Gryshen shook, rasping, sobbing, feeling her insides shatter like shale along the beach.

Crossed.

A criminal. That’s who was crossed.

A lax who had a vicious way with gentle beasts, who had promised to steal his mother’s eyeballs while she slept—and was caught just before he accomplished this, was deemed too dangerous before his paces were to begin.

The other pods were warned, and he was banished to the open sea. Just before this, he was marked.

Crossed. There was no one else in the pod with the mark.

Unknowable, unidentifiable, or unbelievable.

That’s what the sign meant, a universal symbol between ceasids and humans, the sign for mystery, marked off.

The sign of X.

And now she bore it. Like she was convicted of a crime she’d yet to commit.

Was it because of her plan with Coss? But that wasn’t a crime. Wrong, foolish, idiotic, yes—but not illegal.

“Apocay?”

The shaman nodded, as if agreeing with words that Gryshen could not hear. “This is finished. You will sort yours out.” He turned, his ancient tail bending like individual vertebrae, his thin white hair trailing.

“Apocay!”

“Lunch is waiting for me,” he signaled without looking back.

This was not in her natural range of nightmares. She had never even considered it, because it was not considerable.

But here it was. She tugged at a piece of this realization in her head, like loosening the weave on a human garment. It was ripe to unravel, but if it did, if she let it, she could never put it back again. And if she couldn’t put it back, she couldn’t get the Great Pearl. And if she couldn’t get the pearl, everyone in her tribe would die.

She stopped testing the edge of her breaking brain.

“So be it.” Gryshen spoke in a new tone, with the ring of one who has only one purpose, one mission, allowing everything else to fall away.

The water felt cooler than usual, considering the season was on the dawn of shifting into the closest to warmth the Rone ever got. The mark on Gryshen’s back burned, but her eyes had cleared, and she drew herself into a smooth motion, moving purposefully back toward the cavern, Apocay a few movements behind. She had gotten her bearings now, and she knew where she was going.

War had begun.

Who she might be—it couldn’t matter. The turn in the pit of her stomach about it, the very real possibility that she was a fraud—no, she was a fraud. Gryshen shuddered at this. She wasn’t who anyone thought she was, but she couldn’t grip what she took from her vision. No way. Still fraud. She cheated through her paces with a human saving her. None of this had time or space to matter. It was done.

She was going to make it all right. She was going to do something right, finally.

A humming teemed from the cavern as they approached it from the side and seemed to pour out all the openings. Chatter? Energy? She couldn’t be sure. But it was palpable. Gryshen closed her eyes tightly.

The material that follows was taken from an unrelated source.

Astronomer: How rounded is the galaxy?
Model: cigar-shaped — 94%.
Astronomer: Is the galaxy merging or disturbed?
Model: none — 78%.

Now is your time. Now is your time to make this right. Just go forward. Just go forward. Just go forward.

These three words became a little chant, a charm, a mantra as she pressed on to face her tribe and face the coming season of war.

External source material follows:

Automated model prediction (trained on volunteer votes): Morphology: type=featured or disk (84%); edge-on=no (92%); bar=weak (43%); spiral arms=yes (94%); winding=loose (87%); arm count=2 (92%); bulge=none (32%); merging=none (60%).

There was no hiding the mark. Jode had kept watch at the mouth of their home, and his grin could not have stretched wider when he looked up to see his sister alive, with fin intact. It was as if the past few days’ pain fell away for the sweetest moment when he gripped her in a back-breaking hug. “Jode,” Gryshen croaked as her brother squeezed the air out of her lungs. “No beast was so violent, buddy.”

“Shut up.” He wouldn’t let off.

She laughed, and in spite of the fact that every bit of her still ached, it felt like a great sigh of relief.

“All right, all right.” He held her arms, pushing her back in front of him. “Turn around. Let’s see it.”

In her moment of happiness, she had forgotten about the mob that had gathered behind him, waiting.

These ilorays were like family, even if a few were akin to awful cousins she was bound to protect.